Il me semble important aussi de rappeler que les réseaux commerciaux ne sont pas l’ensemble du territoire de la pensée. Ils sont même, en ce moment, une part importante du territoire de la non-pensée. Bien sûr, encore une fois, il se passe de belles interactions avec ces outils, mais je crois résolument que c’est grâce aux gens, et certainement pas grâce à l’outil.

Il nous revient de nous détacher de cette tyrannie de l’immédiat pour retrouver une mesure de quiétude, et c’est aussi un autre des effets de la pilule rouge que je ressens en ce moment. Je n’éprouve plus aucune “FOMO” comme on dit en bon anglais – fear of missing out, la peur de manquer un truc, une des pulsions fondamentales qui nous pousse à nous connecter plusieurs fois par jour sur les réseaux (ou même pour s’assurer qu’un énième shitstorm stupide n’explose pas en notre absence). Je n’avais même pas pleinement conscience que je la ressentais. Mais en ayant fermement refusé que les plate-formes se servent de moi, en ayant résolument décidé de m’en servir à la place – pour amplifier mon travail, qu’il soit gratuit ou non, et maintenir les belles conversations avec les gens de qualité – je retrouve une sérénité et une concentration presque invraisemblables. Une présence à l’instant. Plus de petite pression en fond qui te dit : “ça fait longtemps que t’as rien publié sur Instagram, tu devrais peut-être poster ce coucher de soleil”. Ou “et ma story ? Je fais pas de story. Est-ce que je devrais ? J’essaie ?” Sachant qu’en vrai, tout le monde s’en fout, de mon coucher de soleil (et tout le monde a bien raison). Je partage avec joie mon processus d’écriture, mes réflexions sur le sujet, mais ma vie, et mes moments, n’appartiennent qu’à moi. Pour la dixième fois, je ne suis pas le premier à le dire. Mais l’expérience est incroyablement libératrice.

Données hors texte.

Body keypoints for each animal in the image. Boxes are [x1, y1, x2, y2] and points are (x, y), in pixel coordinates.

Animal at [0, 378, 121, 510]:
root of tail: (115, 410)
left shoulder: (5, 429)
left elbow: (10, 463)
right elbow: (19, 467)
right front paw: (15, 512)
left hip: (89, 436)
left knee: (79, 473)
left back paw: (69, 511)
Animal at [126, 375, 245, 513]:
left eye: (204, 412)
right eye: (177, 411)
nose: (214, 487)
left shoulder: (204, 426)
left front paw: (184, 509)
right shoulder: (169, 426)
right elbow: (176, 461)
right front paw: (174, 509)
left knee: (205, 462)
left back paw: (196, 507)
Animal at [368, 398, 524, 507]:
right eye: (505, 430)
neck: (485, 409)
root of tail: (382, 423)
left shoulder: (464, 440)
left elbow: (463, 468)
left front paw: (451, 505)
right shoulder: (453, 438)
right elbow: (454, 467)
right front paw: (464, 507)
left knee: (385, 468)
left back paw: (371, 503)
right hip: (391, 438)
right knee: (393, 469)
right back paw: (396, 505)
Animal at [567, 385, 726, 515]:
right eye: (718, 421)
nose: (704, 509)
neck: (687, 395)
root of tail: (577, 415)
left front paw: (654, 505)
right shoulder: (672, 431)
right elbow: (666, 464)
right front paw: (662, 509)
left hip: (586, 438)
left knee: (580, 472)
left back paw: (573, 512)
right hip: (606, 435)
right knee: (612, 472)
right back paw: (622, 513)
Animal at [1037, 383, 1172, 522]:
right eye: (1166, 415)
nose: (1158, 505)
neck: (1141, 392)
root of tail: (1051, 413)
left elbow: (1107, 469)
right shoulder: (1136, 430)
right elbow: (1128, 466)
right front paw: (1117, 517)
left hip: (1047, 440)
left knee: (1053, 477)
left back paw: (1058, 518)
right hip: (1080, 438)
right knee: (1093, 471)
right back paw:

Il nous appartient de retrouver la temporalité et la réflexion dans les espaces de pensée. Je ne crois pas qu’on puisse les trouver sur les réseaux commerciaux. Ils ne sont pas conçus pour. Ils sont conçus pour nous captiver, ce qui a ses bénéfices également, je ne jette pas le bébé avec l’eau du bain1, mais cela n’a rien à voir. Plusieurs – sur les réseaux, justement – l’ont rappelé : il faudrait peut-être revenir aux blogs, à des communications plus substantielles, dans l’esprit de la vraie presse d’investigation qui prend le temps d’analyser, réfléchir, argumenter. Ce qui n’empêche pas de poster une photo de chat. De s’exprimer avec ironie. Mais pour cela, je crois que les blogs sont les mieux placés. Les outils existent toujours, comme les infrastructures. Facebook et Twitter ne les ont pas détruits. Pour ma part, j’y suis revenu, et bon dieu, ça fait du bien, vous savez.

Vous allez voir que bientôt, on va ressusciter les webrings.

Pour aller plus loin, en anglais : My kids aren’t getting social media accounts and yours probably shouldn’t either

  1. Sérieusement, c’est quoi cette expression ? Le bébé ne passe de toute façon pas par la bonde. Même en appuyant très fort.